Though Glass-Steagall was feared by banks, it actually helped create the modern investment banking industry, says Geisst. "These firms didn't go out of business. It helped stabilize the industry, and I don't think we would have survived all these years without Glass-Steagall. I wish someone would dust it off, and bring it back."

In the 1950s, proposals to raise the insurance coverage for bank depositors up to $10,000 were at first opposed by some large bankers. But when the increase passed Congress, it benefited the larger banks due to a reduction in their effective assessment rate, and the outcry disappeared.

Later bouts of hysteria accompanied the stricter regulation of mutual funds in the 1960s. "There was a lot of resistance from the industry at first, but after a few years the mutual funds were on board, saying that the SEC needs more money to do its job," says Khademian.
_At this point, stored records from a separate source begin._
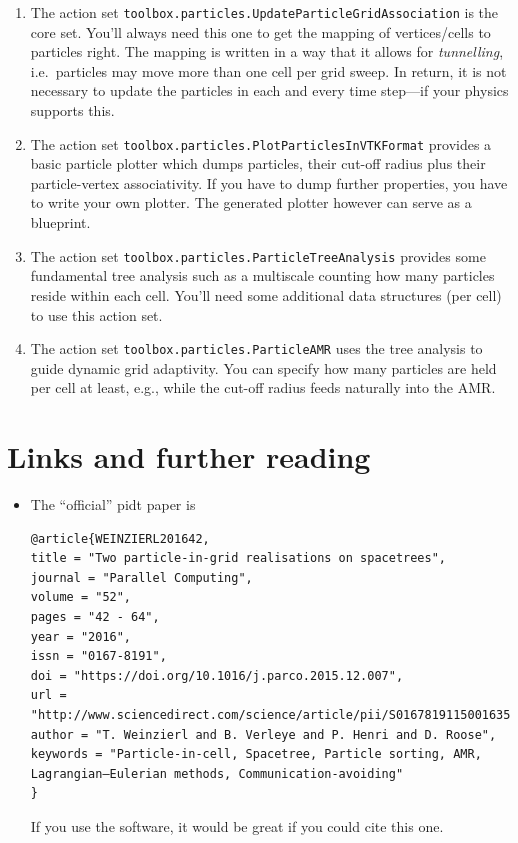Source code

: \begin{enumerate}
  \item The action set \texttt{toolbox.particles.UpdateParticleGridAssociation}
  is the core set. You'll always need this one to get the mapping of
  vertices/cells to particles right. The mapping is written in a way that it
  allows for \emph{tunnelling}, i.e.~particles may move more than one cell per
  grid sweep. In return, it is not necessary to update the particles in each and
  every time step---if your physics supports this.
  \item The action set \texttt{toolbox.particles.PlotParticlesInVTKFormat}
  provides a basic particle plotter which dumps particles, their cut-off radius
  plus their particle-vertex associativity. If you have to dump further
  properties, you have to write your own plotter. The generated plotter however
  can serve as a blueprint.
  \item The action set \texttt{toolbox.particles.ParticleTreeAnalysis} provides
  some fundamental tree analysis such as a multiscale counting how many
  particles reside within each cell. You'll need some additional data structures
  (per cell) to use this action set.
  \item The action set \texttt{toolbox.particles.ParticleAMR} uses the tree
  analysis to guide dynamic grid adaptivity. You can specify how many particles
  are held per cell at least, e.g., while the cut-off radius feeds naturally
  into the AMR.
\end{enumerate}


\section*{Links and further reading}

\begin{itemize}
  \item The ``official'' pidt paper is
{\tiny \begin{verbatim}
@article{WEINZIERL201642,
title = "Two particle-in-grid realisations on spacetrees",
journal = "Parallel Computing",
volume = "52",
pages = "42 - 64",
year = "2016",
issn = "0167-8191",
doi = "https://doi.org/10.1016/j.parco.2015.12.007",
url = "http://www.sciencedirect.com/science/article/pii/S0167819115001635",
author = "T. Weinzierl and B. Verleye and P. Henri and D. Roose",
keywords = "Particle-in-cell, Spacetree, Particle sorting, AMR, Lagrangian–Eulerian methods, Communication-avoiding"
}  \end{verbatim}}
  If you use the software, it would be great if you could cite this one.
\end{itemize}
When the Johnson administration proposed the Truth in Lending Act in 1968, which required increased disclosures by lenders about borrowing costs, it was also opposed by Wall Street. "The only thing it cost the finance industry was some very creative people who wrote prose for their statements," says Geisst. "That was not significant. They didn't lose customers -- except perhaps for a few undiscriminating customers."

When the SEC moved to get rid of fixed commissions in 1975 -- at the time, Wall Street firms charged the same fee to execute trades -- the industry screamed in protest. After the rule was adopted, some firms lost profits. "But the new discounters that formed brought in millions of new investors -- who eagerly snapped up the mutual funds and stock offerings of the big Wall Street firms," noted Slate's Daniel Gross in 2010.

Despite the hyperbole, most regulation has aided the profitability of the financial sector in the long run, argues Edwin J. Perkins, emeritus professor in history at the University of Southern California. "It certainly added more stability and therefore a reasonable level of profitability from 1933 to 1980. Deregulation of [savings and loan associations] was the first false step. The weakening and final repeal of Glass-Steagall was the second false step because it eventually allowed the more powerful investment banking houses to seize vast assets of commercial banks for speculative activity that was largely unregulated."